Alternating Direction Method of Multipliers for Nonconvex Background/Foreground Extraction

In this paper, we study a general optimization model for extracting background and foreground from a surveillance video. This model covers a large class of existing models as special cases. In particular, it can be nuclear-norm-free, and can incorporate different possibly nonconvex sparsity inducing regularization functions for extracting the foreground, such as the $\ell_p$ quasi-norm for $0<p<1$. To solve the resulting possibly nonconvex optimization problem, we adapt the alternating direction method of multipliers (ADMM) with a general dual step-size to solve a reformulation that contains three blocks of variables, and analyze its convergence. We show that for any dual step-size less than the golden ratio, there exists a computable threshold such that if the penalty parameter is chosen above such a threshold and the sequence thus generated by our ADMM is bounded, then the cluster point of the sequence gives a stationary point of the nonconvex optimization problem. We achieve this via a potential function specifically constructed for our ADMM. Moreover, we establish the global convergence of the whole sequence generated if, in addition, this special potential function is a Kurdyka-{\L}ojasiewicz function.
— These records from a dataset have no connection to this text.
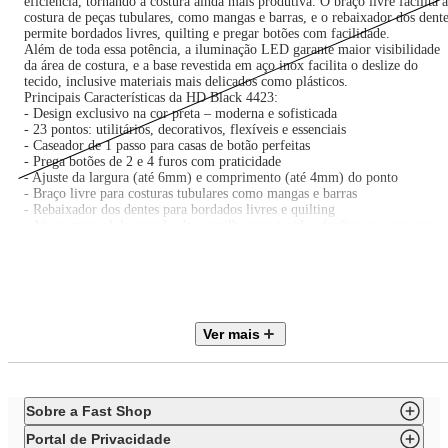
eficiência, tornando a costura ainda mais produtiva. O braço livre facilita a
costura de peças tubulares, como mangas e barras, e o rebaixador dos dent
permite bordados livres, quilting e pregar botões com facilidade.
Além de toda essa potência, a iluminação LED garante maior visibilidade
da área de costura, e a base revestida em aço inox facilita o deslize do
tecido, inclusive materiais mais delicados como plásticos.
Principais Características da HD Black 4423:
- Design exclusivo na cor preta – moderna e sofisticada
- 23 pontos: utilitários, decorativos, flexíveis e essenciais
- Caseador de 1 passo para casas de botão perfeitas
- Prega botões de 2 e 4 furos com praticidade
- Ajuste da largura (até 6mm) e comprimento (até 4mm) do ponto
- Braço livre para costuras tubulares como mangas e barras
- Rebaixador dos dentes para bordados livres e quilting
- Ajuste manual da pressão da sapatilha para tecidos de diversas espessuras
- Ajuste da posição da agulha: direita, centro e esquerda
- Velocidade de até 1.100 pontos por minuto – mais rapidez e eficiência
- Iluminação LED para mais clareza na costura
- Base em aço inox para facilitar o deslizamento dos tecidos
- Estrutura interna de metal para maior estabilidade e resistência
Ver mais
Sobre a Fast Shop
Portal de Privacidade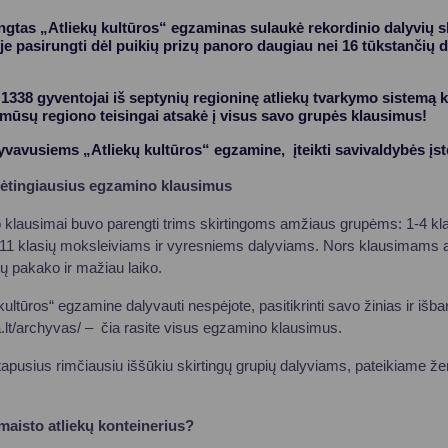
engtas „Atliekų kultūros“ egzaminas sulaukė rekordinio dalyvių s
vyje pasirungti dėl puikių prizų panoro daugiau nei 16 tūkstančių d
ė 1338 gyventojai iš septynių regioninę atliekų tvarkymo sistemą 
 mūsų regiono teisingai atsakė į visus savo grupės klausimus!
vavusiems „Atliekų kultūros“ egzamine, įteikti savivaldybės įstei
dėtingiausius egzamino klausimus
 klausimai buvo parengti trims skirtingoms amžiaus grupėms: 1-4 kl
 11 klasių moksleiviams ir vyresniems dalyviams. Nors klausimams a
ų pakako ir mažiau laiko.
 kultūros“ egzamine dalyvauti nespėjote, pasitikrinti savo žinias ir išba
.lt/archyvas/ – čia rasite visus egzamino klausimus.
tapusius rimčiausiu iššūkiu skirtingų grupių dalyviams, pateikiame že
maisto atliekų konteinerius?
Furthermore, we present a simple strategy for initializing the algorithm to guarantee boundedness of the sequence generated. Finally, we perform numerical experiments comparing our ADMM with the proximal alternating linearized minimization (PALM) proposed in \cite{bst2014} on real data. The numerical results show that our ADMM with a dual step-size smaller than 1 performs better in the sense that it uses less time to solve all test problems.